[Extracted page text data]
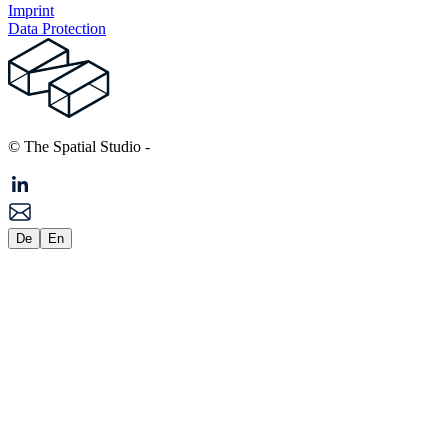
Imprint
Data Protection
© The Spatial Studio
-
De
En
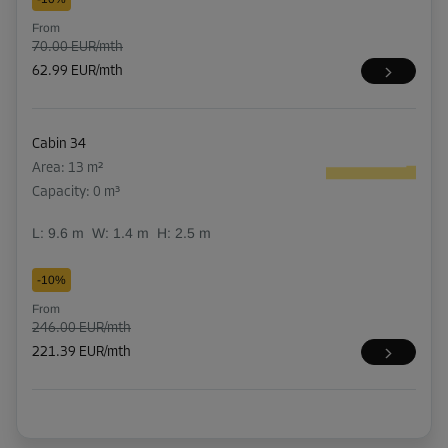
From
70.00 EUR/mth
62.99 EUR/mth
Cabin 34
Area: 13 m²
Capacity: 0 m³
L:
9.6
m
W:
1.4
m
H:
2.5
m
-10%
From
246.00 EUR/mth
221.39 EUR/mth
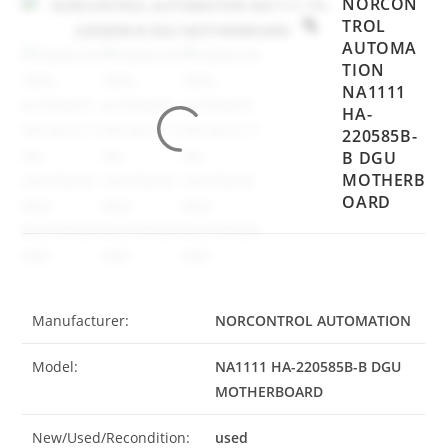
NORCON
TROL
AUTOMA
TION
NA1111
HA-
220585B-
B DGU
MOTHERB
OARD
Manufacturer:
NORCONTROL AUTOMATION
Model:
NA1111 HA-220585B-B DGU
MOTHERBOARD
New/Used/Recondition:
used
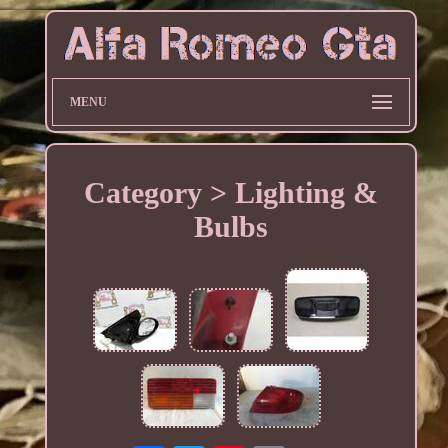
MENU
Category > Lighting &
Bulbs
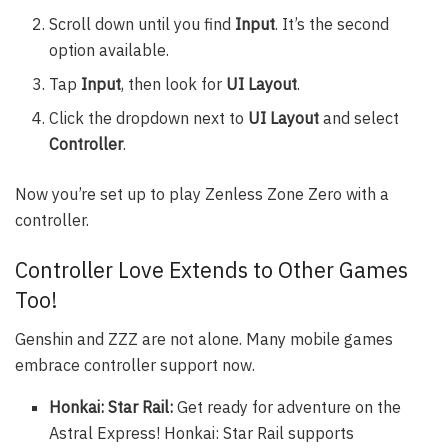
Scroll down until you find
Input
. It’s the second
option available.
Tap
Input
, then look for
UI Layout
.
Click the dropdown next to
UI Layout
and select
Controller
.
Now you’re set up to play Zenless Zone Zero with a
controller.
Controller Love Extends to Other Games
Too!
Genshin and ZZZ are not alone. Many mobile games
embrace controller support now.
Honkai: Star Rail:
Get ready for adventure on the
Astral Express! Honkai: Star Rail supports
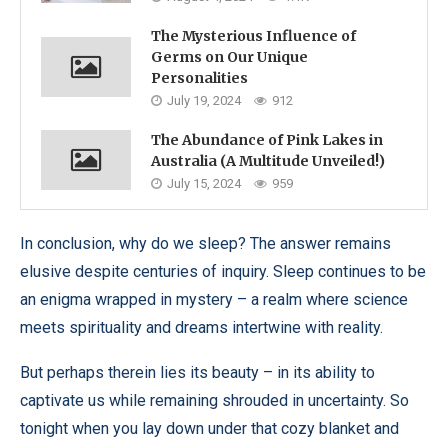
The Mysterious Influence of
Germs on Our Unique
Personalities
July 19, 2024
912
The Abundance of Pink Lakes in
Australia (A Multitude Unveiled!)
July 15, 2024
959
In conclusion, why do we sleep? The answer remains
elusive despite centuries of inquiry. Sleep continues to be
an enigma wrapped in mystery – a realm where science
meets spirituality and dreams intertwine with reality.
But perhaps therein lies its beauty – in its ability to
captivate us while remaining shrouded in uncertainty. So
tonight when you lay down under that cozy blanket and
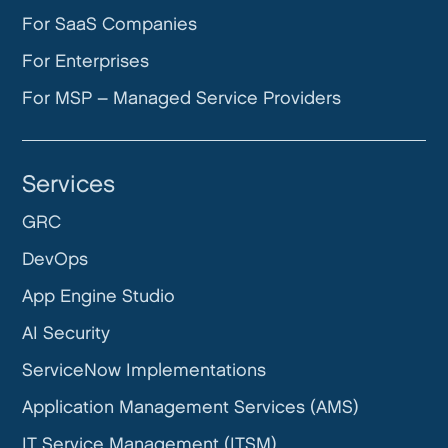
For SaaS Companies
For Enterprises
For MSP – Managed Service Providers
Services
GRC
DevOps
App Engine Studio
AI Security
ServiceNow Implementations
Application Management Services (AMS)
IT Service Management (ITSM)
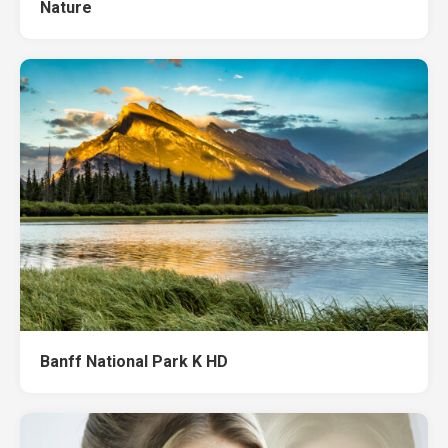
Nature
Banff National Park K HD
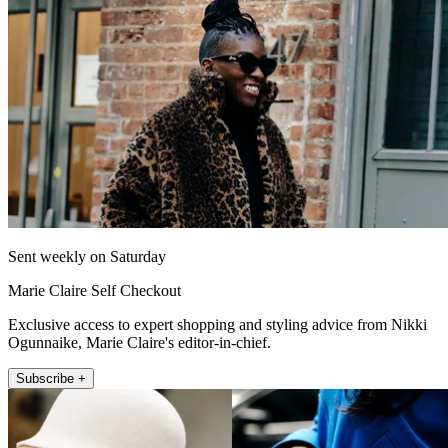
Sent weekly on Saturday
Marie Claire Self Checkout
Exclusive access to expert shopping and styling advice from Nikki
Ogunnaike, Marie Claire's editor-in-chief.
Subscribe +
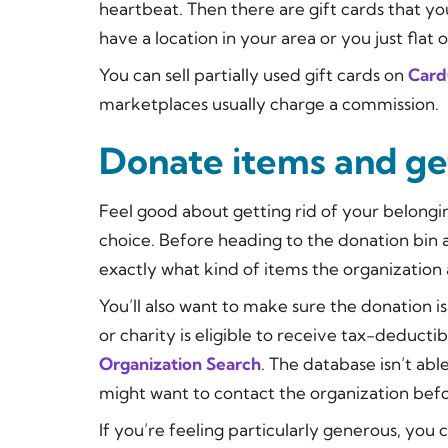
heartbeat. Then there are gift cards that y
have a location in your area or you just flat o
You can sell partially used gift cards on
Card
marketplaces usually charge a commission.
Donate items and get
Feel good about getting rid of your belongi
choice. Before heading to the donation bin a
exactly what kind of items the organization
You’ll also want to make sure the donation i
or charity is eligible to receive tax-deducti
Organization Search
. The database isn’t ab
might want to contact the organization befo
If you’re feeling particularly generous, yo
==
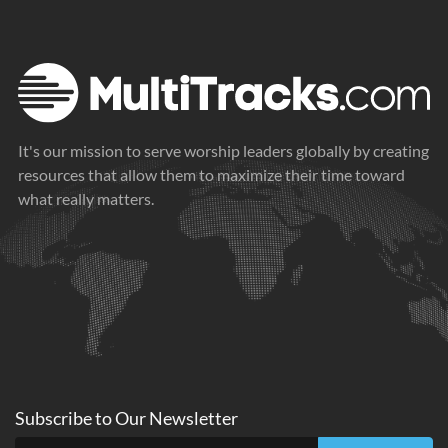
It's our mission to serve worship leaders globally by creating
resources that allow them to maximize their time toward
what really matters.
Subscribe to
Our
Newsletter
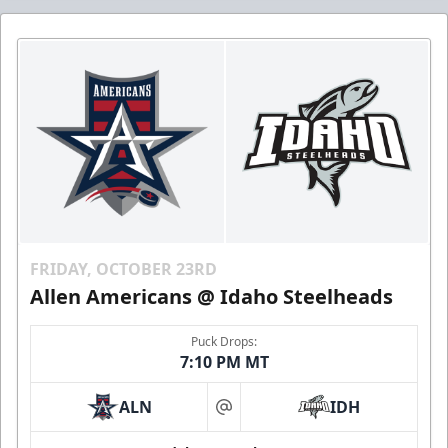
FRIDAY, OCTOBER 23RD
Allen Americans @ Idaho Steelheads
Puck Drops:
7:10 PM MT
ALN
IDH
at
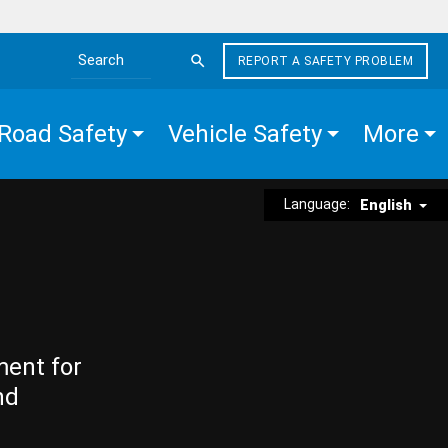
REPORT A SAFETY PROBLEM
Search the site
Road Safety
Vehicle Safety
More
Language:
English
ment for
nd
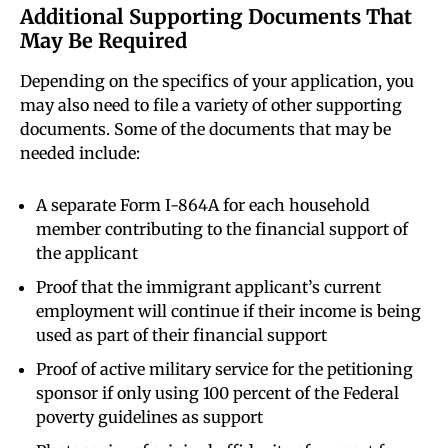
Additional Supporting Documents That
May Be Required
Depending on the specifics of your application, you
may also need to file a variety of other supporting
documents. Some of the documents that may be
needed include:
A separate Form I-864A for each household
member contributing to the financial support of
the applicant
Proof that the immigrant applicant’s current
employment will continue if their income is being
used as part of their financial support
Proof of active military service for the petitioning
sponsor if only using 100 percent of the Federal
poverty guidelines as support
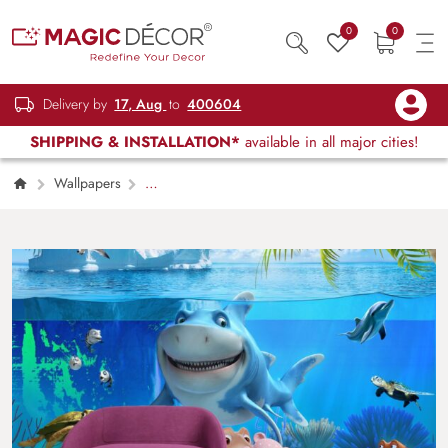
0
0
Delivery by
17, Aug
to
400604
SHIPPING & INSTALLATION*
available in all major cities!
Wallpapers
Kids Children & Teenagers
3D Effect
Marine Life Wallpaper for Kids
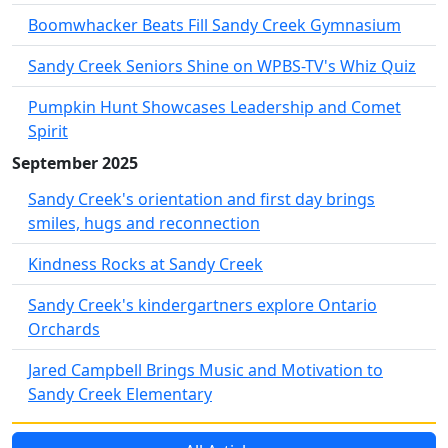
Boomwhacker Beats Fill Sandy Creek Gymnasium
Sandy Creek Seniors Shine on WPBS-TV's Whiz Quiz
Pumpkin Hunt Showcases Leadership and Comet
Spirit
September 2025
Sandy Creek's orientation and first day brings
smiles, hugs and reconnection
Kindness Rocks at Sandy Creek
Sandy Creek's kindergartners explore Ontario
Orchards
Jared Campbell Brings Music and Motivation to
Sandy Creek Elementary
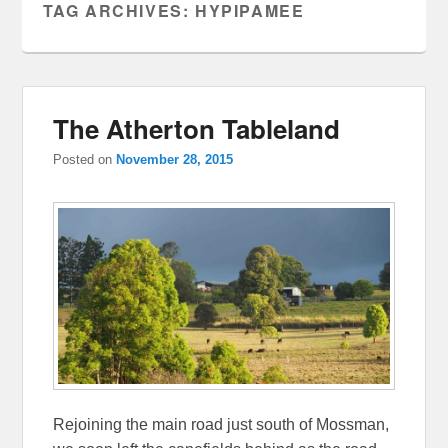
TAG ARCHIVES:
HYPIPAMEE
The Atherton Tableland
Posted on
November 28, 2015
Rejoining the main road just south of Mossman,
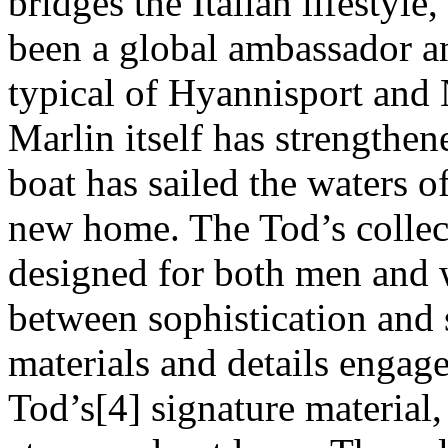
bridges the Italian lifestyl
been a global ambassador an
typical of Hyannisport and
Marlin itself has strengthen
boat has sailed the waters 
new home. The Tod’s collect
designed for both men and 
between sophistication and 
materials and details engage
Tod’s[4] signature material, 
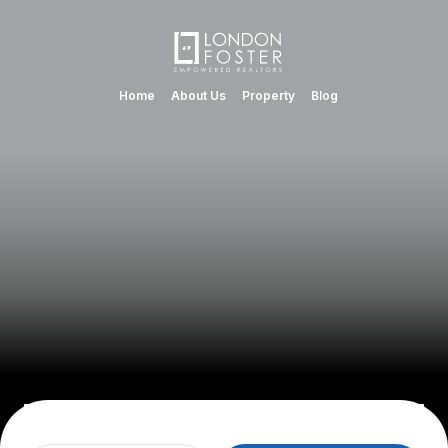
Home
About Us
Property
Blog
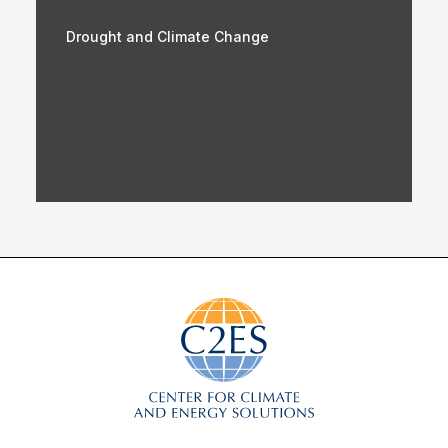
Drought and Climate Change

WORK TO COMPLETE: The answer is every line in the data where the word "Management" appears.

OUTPUT OF THE TASK:
Application Management Services (AMS)
IT Service Management (ITSM)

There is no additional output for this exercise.